This morning, Doree roused herself at an ungodly hour to attend a panel discussion called "Do Newspapers Have a Future?" at the W Hotel in Midtown, with the New Yorker's Ken Auletta lobbing questions at Times Washington bureau chief Dean Baquet and McClatchy CEO Gary Pruitt.

  • The W opened in 1998, and the hotel feels frozen in a late-'90s time capsule of blond wood and blandly pulsating music. Kind of like the newspaper industry!
  • There are lots of PR people from the New Yorker here.
  • Oh, S.I. Newhouse!
  • And David Remnick.
  • And Conde Nast chief communications officer Maurie Perl. Dogs are discussed. Hers, a Scottie, came with the danger of rectal tumor.
  • The Observer's Michael Calderone needs rescuing from the other side of the room. He is invited to the kids' table with Portfolio's Gabe Sherman. ICM's Sloan Harris asks Gabe when Portfolio is launching.
  • Gary Pruitt and Dean Baquet keep talking about how more people than ever are reading newspapers, if you count online readers. No one really seems to have any great ideas about how to make money off them, however.
  • Dean Baquet makes sure to mention the Times-Picayune not by name, but as a Newhouse paper.
  • Ken Auletta calls Gary Jeff by mistake, and says it's because he's looking at fired LAT publisher Jeff Johnson, who is now working for Ron Burkle, who might be buying the LAT.
  • Gary/Jeff gives a newspaper history lesson.
  • They discuss young people. They seem strangely optimistic about them. The kids table feels awkward.
  • Ken Auletta gently reminds Dean Baquet that he tried to make the LAT into a national newspaper, and failed.
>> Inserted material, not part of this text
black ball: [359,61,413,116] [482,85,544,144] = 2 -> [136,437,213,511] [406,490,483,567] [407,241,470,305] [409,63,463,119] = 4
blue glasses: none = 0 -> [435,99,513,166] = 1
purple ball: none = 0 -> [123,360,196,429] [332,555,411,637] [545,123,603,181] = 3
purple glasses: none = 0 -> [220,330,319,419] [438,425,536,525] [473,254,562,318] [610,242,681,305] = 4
  • Gary Pruitt utters the phrase, "speaking truth to power." Then he says something about giving a voice to the voiceless. And finally: "Good journalism is good business."
  • They discuss why McClatchy sold off the Philadelphia Inquirer and the Minneapolis Star-Tribune.
  • Jeff Jarvis asks the panel why they are optimistic about journalism, and takes the opportunity to inform the audience why he is optimistic about journalism.
  • Victor Navasky asks a Marxist question.
  • Dean Baquet says that Op-Ed pages are basically fucked.
  • Does anyone else find it odd that a roomful of journalists are applauding for Jeff Johnson, who just a year ago was considered an evil Tribune hatchet man? Anyone? Oh, well, everyone changes. OR DO THEY.
  • Lloyd Grove asks a question, and identifies himself as "Lloyd Grove, freelancer."